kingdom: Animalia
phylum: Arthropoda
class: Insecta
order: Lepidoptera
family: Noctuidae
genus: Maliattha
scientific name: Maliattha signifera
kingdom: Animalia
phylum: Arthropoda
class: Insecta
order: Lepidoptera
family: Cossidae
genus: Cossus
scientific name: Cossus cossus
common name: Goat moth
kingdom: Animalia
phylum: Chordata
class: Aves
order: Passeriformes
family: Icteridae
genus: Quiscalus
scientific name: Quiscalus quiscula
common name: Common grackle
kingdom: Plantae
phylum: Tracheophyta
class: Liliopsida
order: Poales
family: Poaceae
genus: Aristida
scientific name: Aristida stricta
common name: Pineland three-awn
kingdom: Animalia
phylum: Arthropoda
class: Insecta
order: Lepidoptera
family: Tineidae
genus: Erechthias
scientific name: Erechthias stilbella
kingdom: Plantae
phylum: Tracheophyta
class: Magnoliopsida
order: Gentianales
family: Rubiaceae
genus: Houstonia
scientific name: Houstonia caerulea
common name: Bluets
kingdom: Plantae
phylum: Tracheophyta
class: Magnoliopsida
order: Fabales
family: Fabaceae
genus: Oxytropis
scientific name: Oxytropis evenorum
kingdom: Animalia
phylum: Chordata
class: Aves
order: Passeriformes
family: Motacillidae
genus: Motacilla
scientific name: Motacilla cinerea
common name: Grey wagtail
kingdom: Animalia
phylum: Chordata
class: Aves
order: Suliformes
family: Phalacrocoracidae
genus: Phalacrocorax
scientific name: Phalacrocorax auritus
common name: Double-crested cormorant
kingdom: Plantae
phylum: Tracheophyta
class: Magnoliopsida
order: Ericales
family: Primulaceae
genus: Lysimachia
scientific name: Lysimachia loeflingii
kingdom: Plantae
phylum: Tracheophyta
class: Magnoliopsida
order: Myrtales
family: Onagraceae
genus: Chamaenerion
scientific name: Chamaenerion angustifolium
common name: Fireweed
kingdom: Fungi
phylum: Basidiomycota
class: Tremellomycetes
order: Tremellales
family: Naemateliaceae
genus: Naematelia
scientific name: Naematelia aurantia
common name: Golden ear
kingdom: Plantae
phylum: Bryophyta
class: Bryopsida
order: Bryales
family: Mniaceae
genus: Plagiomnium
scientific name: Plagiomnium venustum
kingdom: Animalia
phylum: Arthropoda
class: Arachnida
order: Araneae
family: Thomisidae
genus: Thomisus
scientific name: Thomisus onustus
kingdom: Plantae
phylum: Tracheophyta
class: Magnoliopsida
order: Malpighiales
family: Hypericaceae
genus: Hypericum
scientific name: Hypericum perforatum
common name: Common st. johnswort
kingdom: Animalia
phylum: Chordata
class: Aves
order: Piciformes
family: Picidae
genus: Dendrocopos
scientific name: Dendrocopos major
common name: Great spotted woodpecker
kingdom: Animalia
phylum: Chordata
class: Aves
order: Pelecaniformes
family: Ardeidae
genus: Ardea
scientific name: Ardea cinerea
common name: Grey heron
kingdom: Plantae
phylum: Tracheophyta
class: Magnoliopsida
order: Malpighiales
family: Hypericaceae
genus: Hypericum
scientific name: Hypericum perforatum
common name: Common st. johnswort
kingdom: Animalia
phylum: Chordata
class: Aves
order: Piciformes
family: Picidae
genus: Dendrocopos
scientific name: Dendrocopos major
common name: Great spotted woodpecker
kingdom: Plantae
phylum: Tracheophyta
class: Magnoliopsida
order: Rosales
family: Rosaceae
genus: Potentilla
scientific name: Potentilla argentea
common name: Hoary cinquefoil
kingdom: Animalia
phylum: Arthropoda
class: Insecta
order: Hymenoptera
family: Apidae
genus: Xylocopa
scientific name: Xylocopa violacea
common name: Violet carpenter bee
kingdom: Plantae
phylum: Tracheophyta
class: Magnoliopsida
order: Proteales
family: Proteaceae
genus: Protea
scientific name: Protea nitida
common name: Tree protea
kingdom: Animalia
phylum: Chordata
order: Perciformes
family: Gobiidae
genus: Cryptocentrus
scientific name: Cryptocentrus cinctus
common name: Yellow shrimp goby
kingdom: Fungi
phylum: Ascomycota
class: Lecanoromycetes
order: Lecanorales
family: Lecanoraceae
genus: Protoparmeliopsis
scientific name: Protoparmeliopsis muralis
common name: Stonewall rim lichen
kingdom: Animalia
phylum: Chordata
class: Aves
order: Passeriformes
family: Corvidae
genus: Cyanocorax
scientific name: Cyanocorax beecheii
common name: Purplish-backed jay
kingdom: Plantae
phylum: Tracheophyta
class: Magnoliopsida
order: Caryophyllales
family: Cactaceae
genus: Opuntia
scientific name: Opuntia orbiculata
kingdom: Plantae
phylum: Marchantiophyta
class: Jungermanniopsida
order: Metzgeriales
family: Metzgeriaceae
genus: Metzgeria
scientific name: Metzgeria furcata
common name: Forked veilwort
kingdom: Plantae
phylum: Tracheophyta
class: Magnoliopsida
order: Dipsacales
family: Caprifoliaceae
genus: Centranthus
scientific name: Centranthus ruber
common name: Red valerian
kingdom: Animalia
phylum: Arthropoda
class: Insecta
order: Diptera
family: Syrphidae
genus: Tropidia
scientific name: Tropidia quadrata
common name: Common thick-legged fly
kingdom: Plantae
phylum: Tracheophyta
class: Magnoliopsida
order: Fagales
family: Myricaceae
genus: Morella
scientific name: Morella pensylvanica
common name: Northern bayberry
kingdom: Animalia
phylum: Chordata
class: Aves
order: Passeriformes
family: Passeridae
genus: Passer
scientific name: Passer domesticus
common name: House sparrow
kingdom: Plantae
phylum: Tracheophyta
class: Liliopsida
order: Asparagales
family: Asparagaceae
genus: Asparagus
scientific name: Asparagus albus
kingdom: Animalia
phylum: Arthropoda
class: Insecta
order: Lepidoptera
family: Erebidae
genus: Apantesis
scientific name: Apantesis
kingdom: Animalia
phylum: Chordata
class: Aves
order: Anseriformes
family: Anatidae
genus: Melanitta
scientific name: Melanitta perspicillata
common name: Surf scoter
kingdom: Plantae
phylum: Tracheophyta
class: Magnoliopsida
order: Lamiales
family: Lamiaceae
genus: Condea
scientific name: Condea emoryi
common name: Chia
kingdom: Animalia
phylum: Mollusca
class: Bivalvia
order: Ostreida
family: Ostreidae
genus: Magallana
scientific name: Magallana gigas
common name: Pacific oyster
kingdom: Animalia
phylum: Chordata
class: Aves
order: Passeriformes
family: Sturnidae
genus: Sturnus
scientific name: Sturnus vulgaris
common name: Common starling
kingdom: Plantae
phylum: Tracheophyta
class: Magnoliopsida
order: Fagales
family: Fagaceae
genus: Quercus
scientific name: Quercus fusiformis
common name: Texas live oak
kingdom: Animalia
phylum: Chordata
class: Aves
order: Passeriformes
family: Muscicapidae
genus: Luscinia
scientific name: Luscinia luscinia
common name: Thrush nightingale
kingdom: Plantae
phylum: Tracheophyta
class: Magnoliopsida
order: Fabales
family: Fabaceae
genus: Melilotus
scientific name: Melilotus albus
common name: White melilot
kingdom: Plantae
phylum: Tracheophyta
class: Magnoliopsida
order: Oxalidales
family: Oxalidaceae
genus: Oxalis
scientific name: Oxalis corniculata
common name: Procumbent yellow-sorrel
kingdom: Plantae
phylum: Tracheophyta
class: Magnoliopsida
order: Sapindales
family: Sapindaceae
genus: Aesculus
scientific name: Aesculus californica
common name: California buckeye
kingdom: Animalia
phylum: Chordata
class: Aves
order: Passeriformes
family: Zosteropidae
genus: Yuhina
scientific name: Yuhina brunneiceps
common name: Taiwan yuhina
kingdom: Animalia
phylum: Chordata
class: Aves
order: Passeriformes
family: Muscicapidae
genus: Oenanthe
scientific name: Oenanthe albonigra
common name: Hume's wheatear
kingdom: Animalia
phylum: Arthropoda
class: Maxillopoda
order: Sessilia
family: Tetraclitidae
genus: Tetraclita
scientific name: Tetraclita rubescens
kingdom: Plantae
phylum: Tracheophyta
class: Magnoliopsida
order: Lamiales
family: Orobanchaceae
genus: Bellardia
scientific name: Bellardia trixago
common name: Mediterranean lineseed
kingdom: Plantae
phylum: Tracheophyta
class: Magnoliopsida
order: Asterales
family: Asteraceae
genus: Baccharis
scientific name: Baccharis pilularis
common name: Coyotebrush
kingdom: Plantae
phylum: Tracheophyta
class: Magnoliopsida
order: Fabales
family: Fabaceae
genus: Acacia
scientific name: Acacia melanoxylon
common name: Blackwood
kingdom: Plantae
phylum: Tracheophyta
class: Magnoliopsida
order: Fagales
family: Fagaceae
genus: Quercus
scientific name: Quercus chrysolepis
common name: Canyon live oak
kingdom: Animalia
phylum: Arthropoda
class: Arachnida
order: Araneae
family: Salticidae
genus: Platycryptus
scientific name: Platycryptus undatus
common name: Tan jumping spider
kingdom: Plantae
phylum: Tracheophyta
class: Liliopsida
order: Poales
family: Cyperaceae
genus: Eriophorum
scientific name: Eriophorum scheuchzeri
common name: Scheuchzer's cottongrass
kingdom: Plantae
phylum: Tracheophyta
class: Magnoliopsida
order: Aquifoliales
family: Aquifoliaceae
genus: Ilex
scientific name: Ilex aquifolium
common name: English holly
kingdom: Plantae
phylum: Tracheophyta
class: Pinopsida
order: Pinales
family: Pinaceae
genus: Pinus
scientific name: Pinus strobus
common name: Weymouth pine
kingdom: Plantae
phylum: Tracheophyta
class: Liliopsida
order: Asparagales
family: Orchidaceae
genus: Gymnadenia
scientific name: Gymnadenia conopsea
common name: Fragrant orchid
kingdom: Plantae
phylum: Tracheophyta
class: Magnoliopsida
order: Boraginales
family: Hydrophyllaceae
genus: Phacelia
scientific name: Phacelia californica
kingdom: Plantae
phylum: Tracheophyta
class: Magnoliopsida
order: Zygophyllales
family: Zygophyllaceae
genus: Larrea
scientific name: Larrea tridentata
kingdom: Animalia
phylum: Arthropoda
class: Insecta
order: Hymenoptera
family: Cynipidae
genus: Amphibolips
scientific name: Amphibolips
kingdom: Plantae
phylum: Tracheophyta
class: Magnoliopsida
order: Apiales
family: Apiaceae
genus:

#### DIRECTION:
Write out the lines of the material between the line holding "family: Primulaceae" and the line holding "genus: Thomisus", inclusive, with "common name" replaced by "vernacular name" and everything else unchanged.

#### THE OUTPUT:
family: Primulaceae
genus: Lysimachia
scientific name: Lysimachia loeflingii
kingdom: Plantae
phylum: Tracheophyta
class: Magnoliopsida
order: Myrtales
family: Onagraceae
genus: Chamaenerion
scientific name: Chamaenerion angustifolium
vernacular name: Fireweed
kingdom: Fungi
phylum: Basidiomycota
class: Tremellomycetes
order: Tremellales
family: Naemateliaceae
genus: Naematelia
scientific name: Naematelia aurantia
vernacular name: Golden ear
kingdom: Plantae
phylum: Bryophyta
class: Bryopsida
order: Bryales
family: Mniaceae
genus: Plagiomnium
scientific name: Plagiomnium venustum
kingdom: Animalia
phylum: Arthropoda
class: Arachnida
order: Araneae
family: Thomisidae
genus: Thomisus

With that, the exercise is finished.